1. Sebagai antioksidan
Antioksidan berfungsi untuk menangkal radikal bebas yang menyebabkan sejumlah penyakit kronis.

Manggis diketahui mengandung beberapa nutrisi dengan kandungan antioksidan seperti vitamin C dan folat. Selain itu, kandungan xanthone pada manggis juga dikenal dengan sifat antioksidannya yang kuat.

2. Sebagai antiinflamasi
Xanthone yang ditemukan pada manggis berperan dalam mengurangi peradangan. Xanthone dipercaya dapat menekan risiko kanker, penyakit jantung, dan diabetes.

3. Mengatasi kanker
Lagi-lagi adalah xanthone. Sifat antioksidan dan antiinflamasi yang dimilikinya membuat manggis dipercaya mampu melawan perkembangan dan penyebaran sel kanker.

Beberapa penelitian mengungkapkan bahwa xanthone dapat menghambat pertumbuhan sel kanker di payudara, perut, dan paru-paru.

Penelitian pada tikus juga menemukan manfaat xanthone dengan memperlambat perkembangan kanker usus besar dan payudara.

4. Menurunkan berat badan
Sebuah studi kecil selama delapan minggu menemukan, seseorang yang melengkapi menu diet dengan 90-270 ml jus manggis sebanyak dua kali sehari cenderung memiliki indeks massa tubuh yang lebih rendah.
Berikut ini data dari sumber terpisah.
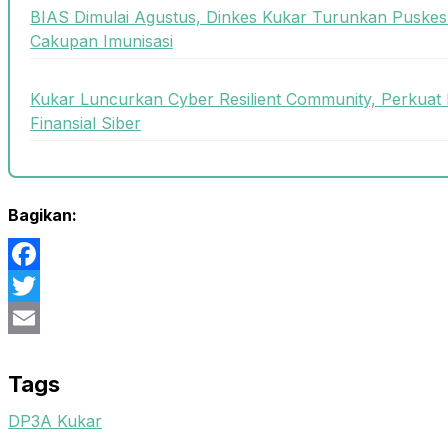
BIAS Dimulai Agustus, Dinkes Kukar Turunkan Puskes
Cakupan Imunisasi
Kukar Luncurkan Cyber Resilient Community, Perkuat 
Finansial Siber
Bagikan:
Facebook
Twitter
Email
Tags
DP3A Kukar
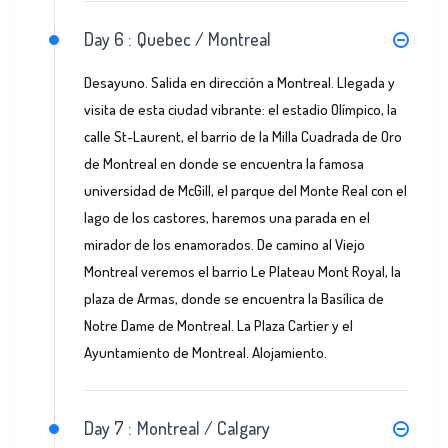
Day 6 :
Quebec / Montreal
Desayuno. Salida en dirección a Montreal. Llegada y
visita de esta ciudad vibrante: el estadio Olímpico, la
calle St-Laurent, el barrio de la Milla Cuadrada de Oro
de Montreal en donde se encuentra la famosa
universidad de McGill, el parque del Monte Real con el
lago de los castores, haremos una parada en el
mirador de los enamorados. De camino al Viejo
Montreal veremos el barrio Le Plateau Mont Royal, la
plaza de Armas, donde se encuentra la Basílica de
Notre Dame de Montreal. La Plaza Cartier y el
Ayuntamiento de Montreal. Alojamiento.
Day 7 :
Montreal / Calgary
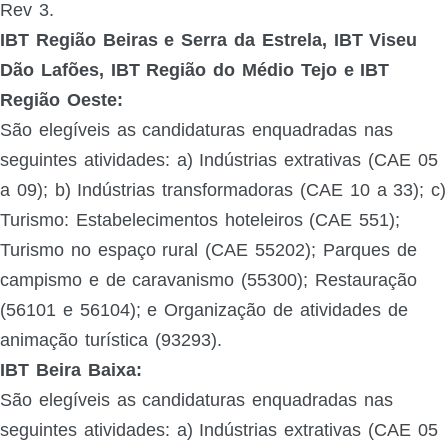
Rev 3.
IBT Região Beiras e Serra da Estrela, IBT Viseu
Dão Lafões, IBT Região do Médio Tejo e IBT
Região Oeste:
São elegíveis as candidaturas enquadradas nas
seguintes atividades: a) Indústrias extrativas (CAE 05
a 09); b) Indústrias transformadoras (CAE 10 a 33); c)
Turismo: Estabelecimentos hoteleiros (CAE 551);
Turismo no espaço rural (CAE 55202); Parques de
campismo e de caravanismo (55300); Restauração
(56101 e 56104); e Organização de atividades de
animação turística (93293).
IBT Beira Baixa:
São elegíveis as candidaturas enquadradas nas
seguintes atividades:
a) Indústrias extrativas (CAE 05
Meski penelitian tentang manggis dan obesitas terbatas, tapi para ahli berteori bahwa efek antiinflamasi pada buah berperan dalam meningkatkan metabolisme lemak dan mencegah penambahan berat badan.
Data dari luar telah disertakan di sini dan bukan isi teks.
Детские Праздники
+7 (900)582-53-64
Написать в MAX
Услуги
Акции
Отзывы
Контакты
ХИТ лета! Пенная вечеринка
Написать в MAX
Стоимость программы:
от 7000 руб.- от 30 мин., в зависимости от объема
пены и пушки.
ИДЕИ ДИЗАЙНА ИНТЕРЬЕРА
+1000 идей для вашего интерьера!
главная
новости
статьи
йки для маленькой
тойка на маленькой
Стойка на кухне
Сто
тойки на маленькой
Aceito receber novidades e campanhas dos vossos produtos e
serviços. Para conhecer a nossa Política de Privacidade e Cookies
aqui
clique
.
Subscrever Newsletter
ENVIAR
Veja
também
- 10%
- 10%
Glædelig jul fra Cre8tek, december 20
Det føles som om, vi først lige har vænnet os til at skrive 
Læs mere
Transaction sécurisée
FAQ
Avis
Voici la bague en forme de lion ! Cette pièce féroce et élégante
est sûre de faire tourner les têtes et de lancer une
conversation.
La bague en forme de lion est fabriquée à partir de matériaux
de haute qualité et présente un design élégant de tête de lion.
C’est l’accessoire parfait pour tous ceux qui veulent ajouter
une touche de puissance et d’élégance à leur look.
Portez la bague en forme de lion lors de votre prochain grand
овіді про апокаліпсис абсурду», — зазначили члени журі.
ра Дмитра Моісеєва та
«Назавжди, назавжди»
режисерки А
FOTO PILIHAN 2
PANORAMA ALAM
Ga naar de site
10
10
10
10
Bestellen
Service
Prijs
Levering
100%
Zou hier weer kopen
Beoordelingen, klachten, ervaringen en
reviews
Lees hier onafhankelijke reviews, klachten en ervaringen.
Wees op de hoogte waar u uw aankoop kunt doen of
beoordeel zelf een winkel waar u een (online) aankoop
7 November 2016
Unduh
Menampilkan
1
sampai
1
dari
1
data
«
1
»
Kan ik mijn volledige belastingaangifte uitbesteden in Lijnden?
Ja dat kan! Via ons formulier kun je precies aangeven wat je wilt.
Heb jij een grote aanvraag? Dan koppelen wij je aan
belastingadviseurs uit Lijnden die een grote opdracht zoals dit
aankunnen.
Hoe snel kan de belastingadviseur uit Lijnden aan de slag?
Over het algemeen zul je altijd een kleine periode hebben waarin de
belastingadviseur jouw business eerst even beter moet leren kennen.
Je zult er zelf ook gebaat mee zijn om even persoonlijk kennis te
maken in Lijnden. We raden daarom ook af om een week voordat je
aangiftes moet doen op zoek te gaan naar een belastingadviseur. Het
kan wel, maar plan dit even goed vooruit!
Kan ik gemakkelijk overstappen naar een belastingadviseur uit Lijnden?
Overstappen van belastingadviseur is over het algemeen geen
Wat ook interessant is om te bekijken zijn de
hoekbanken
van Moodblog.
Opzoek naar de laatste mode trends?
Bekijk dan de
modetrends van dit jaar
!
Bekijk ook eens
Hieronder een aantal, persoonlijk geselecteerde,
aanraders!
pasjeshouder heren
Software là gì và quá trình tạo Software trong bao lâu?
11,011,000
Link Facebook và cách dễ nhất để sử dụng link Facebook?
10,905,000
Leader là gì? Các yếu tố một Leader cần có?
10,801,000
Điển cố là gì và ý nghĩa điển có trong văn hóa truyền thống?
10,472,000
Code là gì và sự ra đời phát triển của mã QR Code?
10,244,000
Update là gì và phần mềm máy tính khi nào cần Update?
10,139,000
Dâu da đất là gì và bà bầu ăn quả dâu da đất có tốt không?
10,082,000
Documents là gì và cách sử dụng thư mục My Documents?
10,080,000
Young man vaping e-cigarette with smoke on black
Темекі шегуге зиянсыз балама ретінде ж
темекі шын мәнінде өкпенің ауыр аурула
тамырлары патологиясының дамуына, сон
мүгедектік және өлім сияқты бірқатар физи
Ilustrasi. Para ahli percaya bahwa sifat antiinflamasi yang dimiliki manggis berperan dalam meningkatkan metabolisme lemak dan mencegah penambahan berat badan. (Istockphoto/Urilux)

5. Mengontrol gula darah
Penelitian menemukan bahwa senyawa Xanthone pada manggis dapat membantu menjaga kadar gula darah. Hal ini salah satunya ditemukan dalam sebuah studi selama 26 minggu pada perempuan dengan kelebihan berat badan.

Penelitian menemukan, mereka yang mengonsumsi 400 mg ekstrak manggis tambahan setiap hari mengalami pengurangan resistensi insulin sebagai faktor risiko diabetes.

Buah ini juga merupakan sumber serat yang baik. Serat dapat membantu menstabilkan gula darah.

6. Menjaga sistem kekebalan tubuh
Serat dan vitamin C yang ditemukan pada manggis berperan penting untuk sistem kekebalan tubuh.

Selain itu, beberapa penelitian juga menunjukkan bahwa sejumlah senyawa tertentu pada manggis memiliki sifat antibakteri yang dapat menjaga kekebalan tubuh.

7. Menjaga kulit sehat
Kerusakan kulit akibat paparan sinar matahari menjadi kontributor utama kanker kulit dan penuaan.

Sebuah studi dilakukan pada tikus yang diobati dengan ekstrak manggis. Hasilnya, manggis dapat memberikan perlindungan pada tikus dari radiasi UVB.

Sebuah penelitian kecil selama 3 bulan pada manusia juga menemukan, mereka yang diobati dengan 100 mg ekstrak manggis setiap hari memiliki kulit yang lebih elastis.

Banyak orang telah meyakini beragam manfaat buah manggis. Namun, dibutuhkan penelitian lanjut untuk memberikan bukti yang lebih mendukung.